Tienta hacerle sufrir a Higgs una venganza borgiana. En Crónicas de Bustos Domecq, Borges y Bioy Casares hicieron su propio recorrido por el arte del siglo XX, demostrando que habían entendido y despreciado minuciosamente el arte conceptual, los happenings, el pop, el noveau roman. Crónicas de Bustos Domecq está dedicado, con austero sarcasmo, “A esos tres grandes olvidados: Picasso, Joyce, Le Corbusier”. Del mismo modo, podría acusarse a higos de que su historia alternativa “rescata del olvido” a varias figuras que componen en realidad el canon del siglo. De todos modos y más allá del entusiasmo del autor, puede culparse de eso a su editor en castellano. El título original es menos ambicioso (Stranger than We Can Imagine. Making Sense of the Twentieth Century).
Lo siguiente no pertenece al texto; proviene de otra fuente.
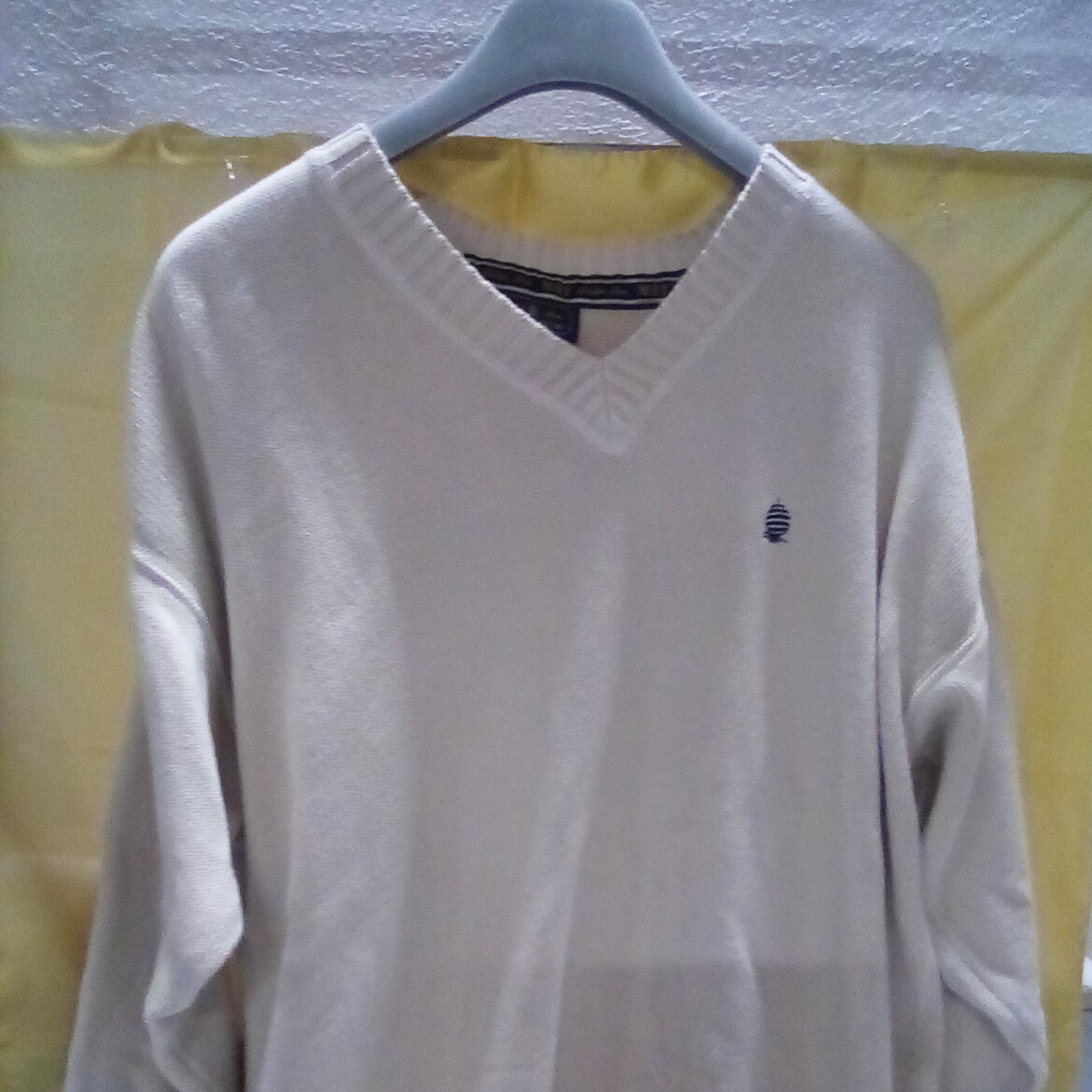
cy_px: 708
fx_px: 1213
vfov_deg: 47.8
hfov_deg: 48.4
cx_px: 561
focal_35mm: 34
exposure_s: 1/25
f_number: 2.2
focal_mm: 2.27
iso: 233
Hay otra razón por la que puede ser injusto subrayar las omisiones: esta Historia alternativa del siglo XX es un libro dirigido sobre todo hacia el futuro. Si Higgs examina cuáles fueron los hechos y sobre todo las ideas que definieron el siglo, lo hace para entender cómo llegamos al presente, y qué podemos esperar del futuro. Por eso es interesante que cierre el libro con una nota de optimismo, después de un recorrido que nos enfrentó a una liberación de potencias -materiales e intelectuales- que incluyen un costado cada vez más oscuro. El relativismo y los enormes niveles de autonomía y libertad personal son legados del siglo XX que siguen en pie, al menos en Occidente, y mientras no triunfen las teocracias o el terror. Pero cuando el siglo terminaba, estalló un fenómeno cuyas consecuencias todavía no hemos entendido del todo. Como Internet forma parte de nuestra realidad de manera tan íntima tendemos a olvidar que es un fenómeno muy reciente: la primera transmisión de audio se realizó en 1995, la primera transmisión de video, en 1997. Lo que subraya Higgs es que, justo cuando los seres humanos parecían haberse convertido en estrellas aisladas, surgió un nuevo modo de construir constelaciones. Cada punto puede conectarse con cualquier otro y el dinero deja de ser el único valor, otra rareza del siglo XX, desmentida por la explosión en la red de colaboraciones desinteresadas, o interesadas en la pura pasión. Entender una selfie como una manifestación de narcisismo es una lectura del siglo XX. Una selfie sólo tiene sentido si se comparte. Las palabras finales del libro son una apuesta a esperar del siglo XXI una nueva conformación de esos valores que en el siglo XX ofrecieron al mismo tiempo un espectáculo de maravillas y de horror. “La red es una deidad decapitada. Es una comunión. Ya no hace falta un ónfalo. Agarrémonos fuerte”.